Saturday, July 28, 2012

Preemptive Strike

**** (4 stars out of 5)
Advanced Tactical Training School is tough: half the class washes out every year. That's what Ro Laren was not doing all year: failing. She's now returned to Enterprise with a lieutenant pip. Also, the training is so hard she lost her uppermost nose ridge.

The DMZ is still a frakking felker-storm, as the kids say. Or, more probably, have never said.

Maquis ships of Federation and Bajoran design are shooting Gul Evek's warship. Why can't anybody just leave a perfectly innocent giant Cardassian warship in peace? Picard has Worf separate them with a precise torpedo blast. Explosions are the perfect way to calm people down, don't you think?
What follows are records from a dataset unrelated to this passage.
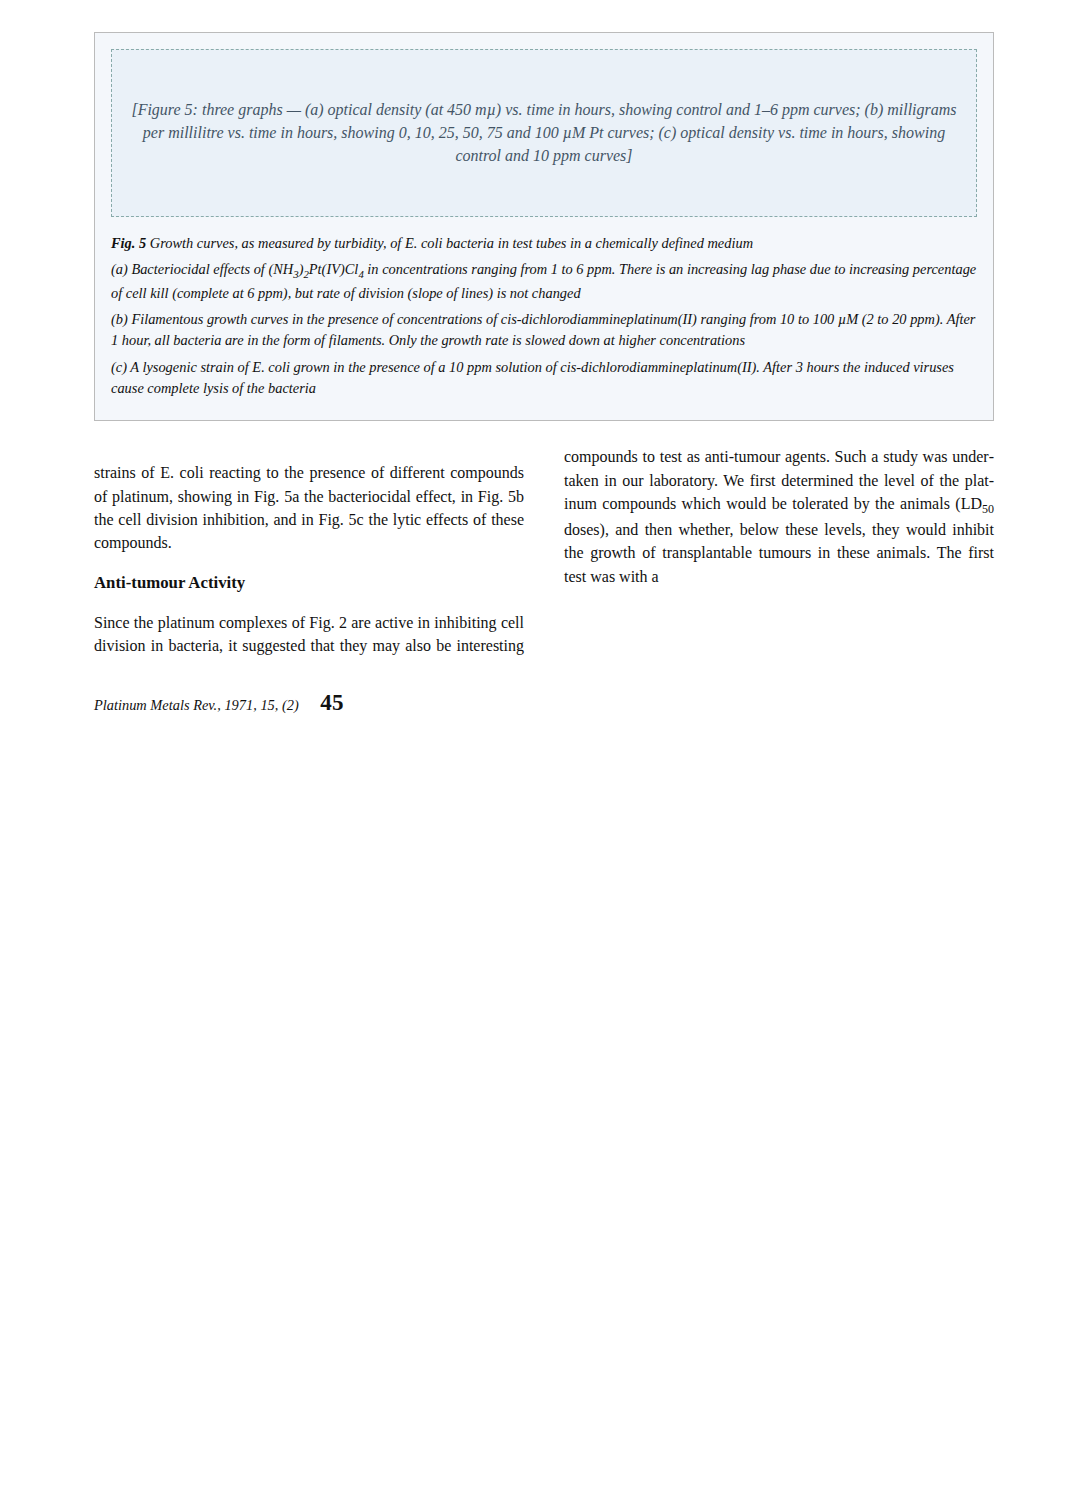[Figure 5: three graphs — (a) optical density (at 450 mµ) vs. time in hours, showing control and 1–6 ppm curves; (b) milligrams per millilitre vs. time in hours, showing 0, 10, 25, 50, 75 and 100 µM Pt curves; (c) optical density vs. time in hours, showing control and 10 ppm curves]
Fig. 5 Growth curves, as measured by turbidity, of E. coli bacteria in test tubes in a chemically defined medium
(a) Bacteriocidal effects of (NH3)2Pt(IV)Cl4 in concentrations ranging from 1 to 6 ppm. There is an increasing lag phase due to increasing percentage of cell kill (complete at 6 ppm), but rate of division (slope of lines) is not changed
(b) Filamentous growth curves in the presence of concentrations of cis-dichlorodiammineplatinum(II) ranging from 10 to 100 µM (2 to 20 ppm). After 1 hour, all bacteria are in the form of filaments. Only the growth rate is slowed down at higher concentrations
(c) A lysogenic strain of E. coli grown in the presence of a 10 ppm solution of cis-dichlorodiammineplatinum(II). After 3 hours the induced viruses cause complete lysis of the bacteria
strains of E. coli reacting to the presence of different compounds of platinum, showing in Fig. 5a the bacteriocidal effect, in Fig. 5b the cell division inhibition, and in Fig. 5c the lytic effects of these compounds.
Anti-tumour Activity
Since the platinum complexes of Fig. 2 are active in inhibiting cell division in bacteria, it suggested that they may also be interesting compounds to test as anti-tumour agents. Such a study was undertaken in our laboratory. We first determined the level of the platinum compounds which would be tolerated by the animals (LD50 doses), and then whether, below these levels, they would inhibit the growth of transplantable tumours in these animals. The first test was with a
Platinum Metals Rev., 1971, 15, (2) 45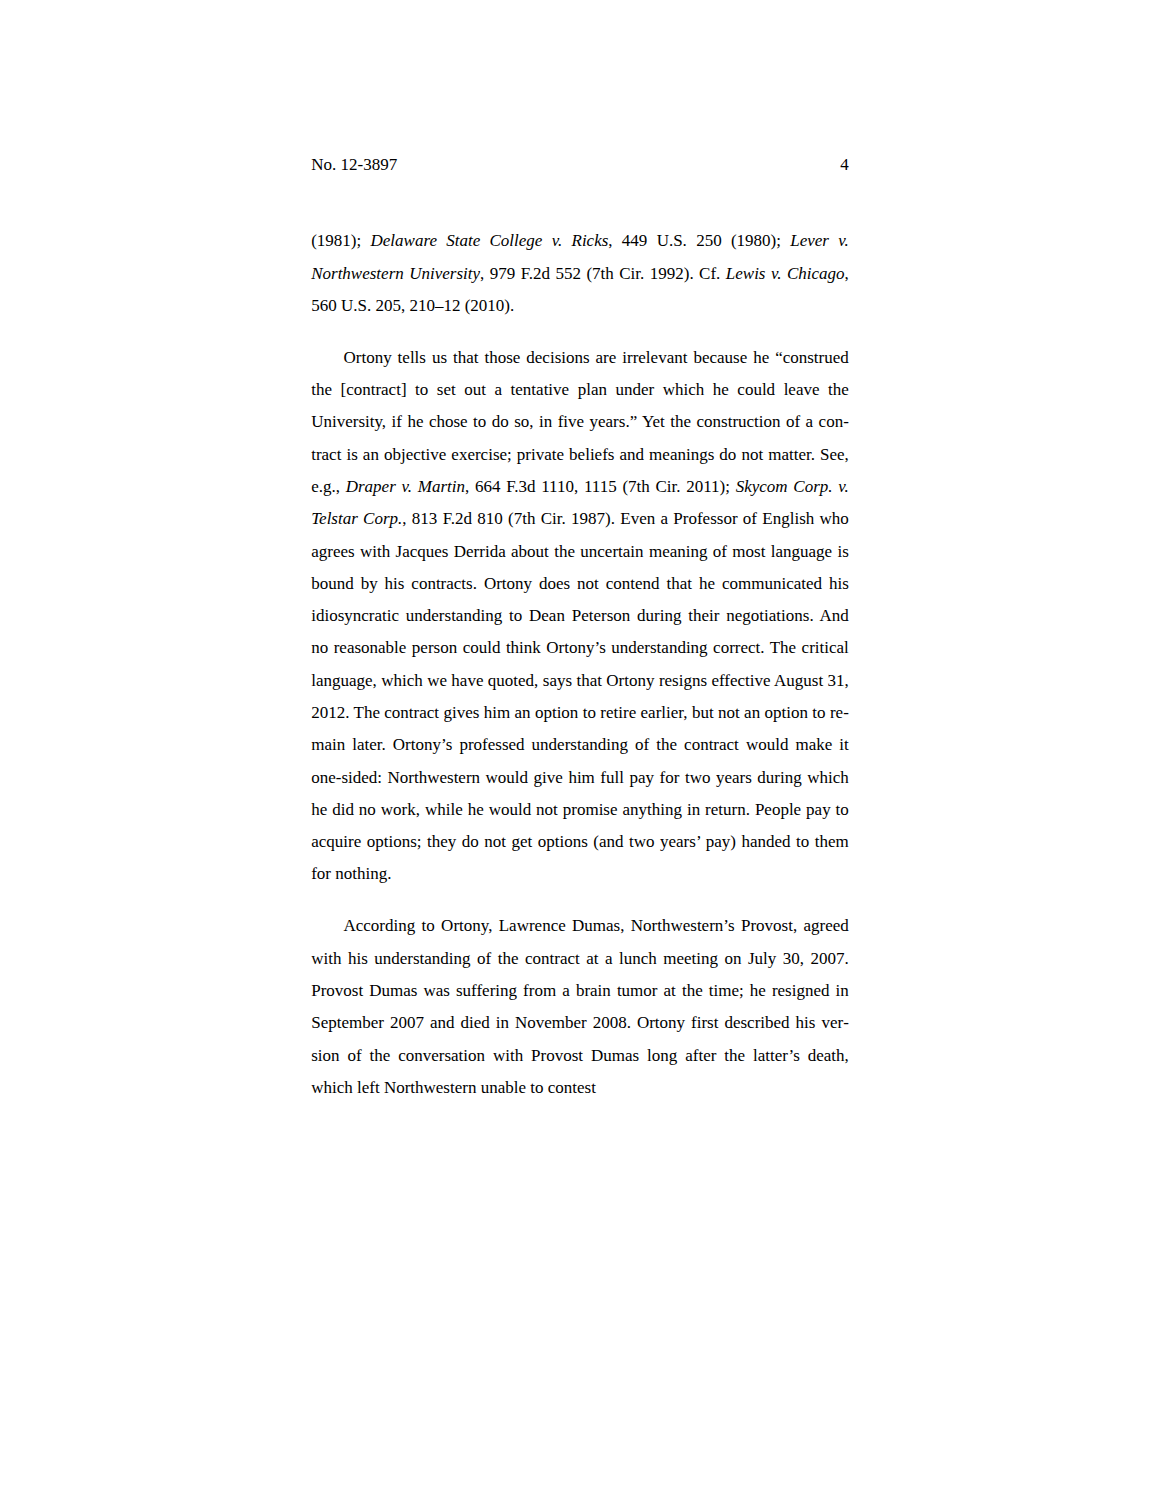No. 12-3897 4
(1981); Delaware State College v. Ricks, 449 U.S. 250 (1980); Lever v. Northwestern University, 979 F.2d 552 (7th Cir. 1992). Cf. Lewis v. Chicago, 560 U.S. 205, 210–12 (2010).
Ortony tells us that those decisions are irrelevant because he “construed the [contract] to set out a tentative plan under which he could leave the University, if he chose to do so, in five years.” Yet the construction of a contract is an objective exercise; private beliefs and meanings do not matter. See, e.g., Draper v. Martin, 664 F.3d 1110, 1115 (7th Cir. 2011); Skycom Corp. v. Telstar Corp., 813 F.2d 810 (7th Cir. 1987). Even a Professor of English who agrees with Jacques Derrida about the uncertain meaning of most language is bound by his contracts. Ortony does not contend that he communicated his idiosyncratic understanding to Dean Peterson during their negotiations. And no reasonable person could think Ortony’s understanding correct. The critical language, which we have quoted, says that Ortony resigns effective August 31, 2012. The contract gives him an option to retire earlier, but not an option to remain later. Ortony’s professed understanding of the contract would make it one-sided: Northwestern would give him full pay for two years during which he did no work, while he would not promise anything in return. People pay to acquire options; they do not get options (and two years’ pay) handed to them for nothing.
According to Ortony, Lawrence Dumas, Northwestern’s Provost, agreed with his understanding of the contract at a lunch meeting on July 30, 2007. Provost Dumas was suffering from a brain tumor at the time; he resigned in September 2007 and died in November 2008. Ortony first described his version of the conversation with Provost Dumas long after the latter’s death, which left Northwestern unable to contest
Admiral 'Never-A-Good-Sign' Necheyev has Picard send Ro undercover to gain intelligence on the Maquis. This infiltration is the easiest thing anyone's done since the Federation botched the treaty in the first place! Ro really does hate Cardassians, she really does have a bad rep, and her tactics instructor just resigned to join the resistance. (This was meant to reference a character soon to be introduced in Star Trek: Voyager. Due to short memories and dodgy writing, this former fleet tactical lieutenant commander from the DMZ will disconnect that back-story possibility in dialogue years from now. Grumble damn continuity nerd snarf consistency grousing hobgoblins...)

Ro wins the trust of a Maquis cell leader, Macias, by "stealing" medical supplies from Enterprise. Then Picard has her lead the rebels into a trap. (It's in the Honest, Brave, and True Starfleet Manual under the heading New Teen Titans: The Judas Contract, Subsection: The Terra Maneuver. If it would help, Ro is encouraged to talk like a 1930's gangster, take up smoking, and bed a much older man.)

But she can't go through with any of it. Striking from ambush one evening, Cardassians disguised as monks slaughter her good-hearted Maquis mentor. And Starfleet's trickery is of such a dishonourable nature today that, yes, she saves the freedom fighters by turning on Riker and Picard. Who fly back to safety feeling betrayed, irked, and slightly disgruntled. Possibly even miffed!

In "Preemptive Strike" Ro finds a new daddy, dropping Picard like a hot potato for a martyr to a lost cause who liked spicy food. But darn it, Michelle Forbes is a great performer. She didn't make the transfer to DS9, she missed the boat to Voyager, and in both cases it was Star Trek's loss.